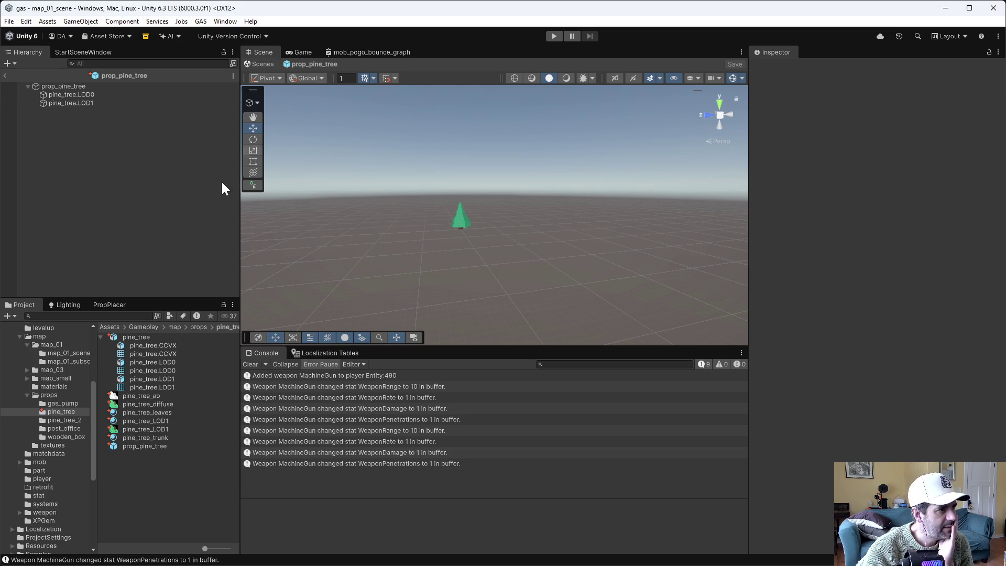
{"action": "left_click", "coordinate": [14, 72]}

==

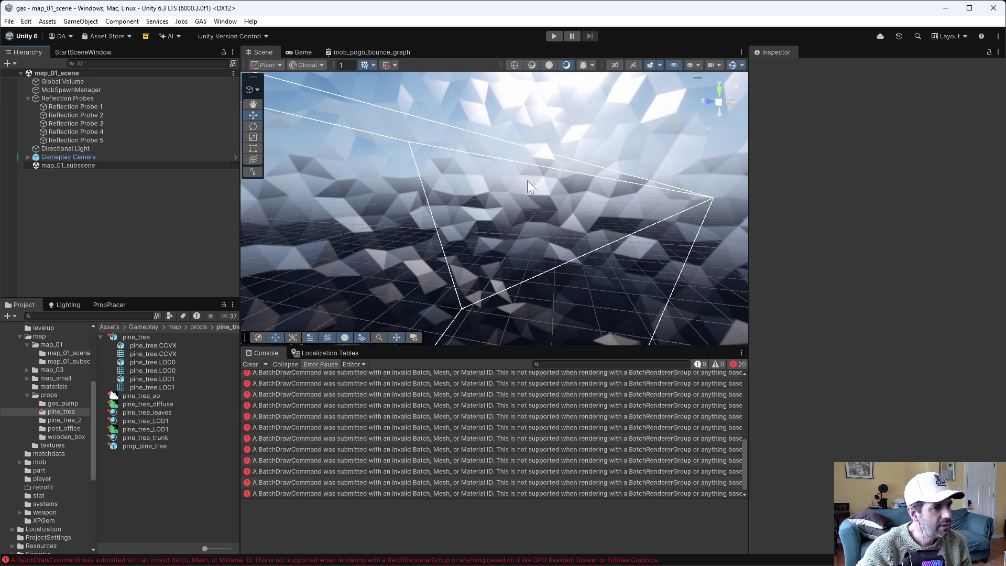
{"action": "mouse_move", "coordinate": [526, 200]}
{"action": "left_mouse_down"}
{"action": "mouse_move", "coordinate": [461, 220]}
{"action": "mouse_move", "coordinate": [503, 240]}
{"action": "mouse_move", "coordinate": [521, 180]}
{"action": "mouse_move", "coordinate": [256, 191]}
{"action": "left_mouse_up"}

* * *

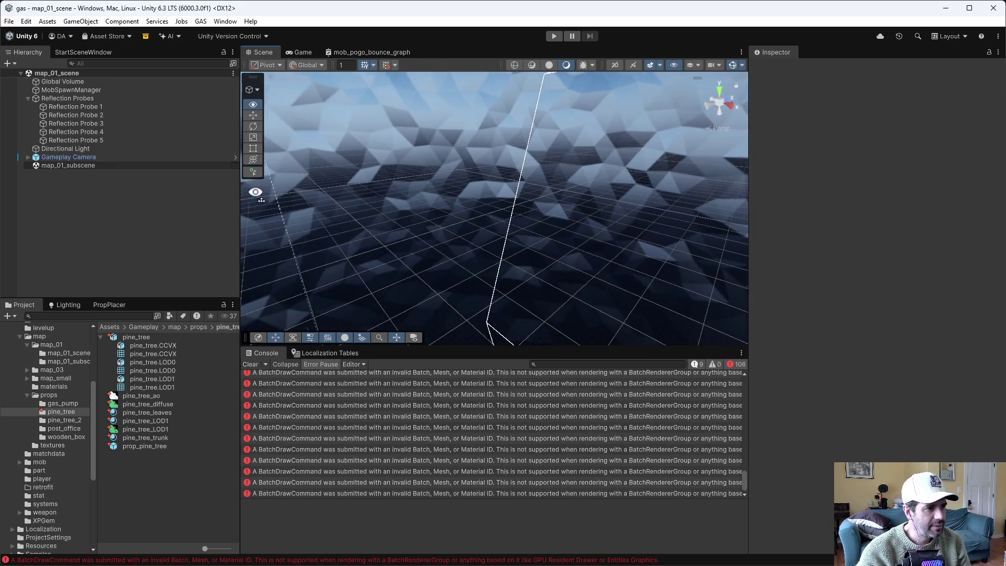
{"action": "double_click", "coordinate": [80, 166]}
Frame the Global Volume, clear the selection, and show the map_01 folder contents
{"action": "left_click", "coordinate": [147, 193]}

◆ **Requirement**
Look through the entries above. Copy each line in which the string "coordinate" occurs.

◆ **Solution to this exercise**
{"action": "left_click", "coordinate": [14, 72]}
{"action": "mouse_move", "coordinate": [526, 200]}
{"action": "mouse_move", "coordinate": [461, 220]}
{"action": "mouse_move", "coordinate": [503, 240]}
{"action": "mouse_move", "coordinate": [521, 180]}
{"action": "mouse_move", "coordinate": [256, 191]}
{"action": "double_click", "coordinate": [80, 166]}
{"action": "left_click", "coordinate": [147, 193]}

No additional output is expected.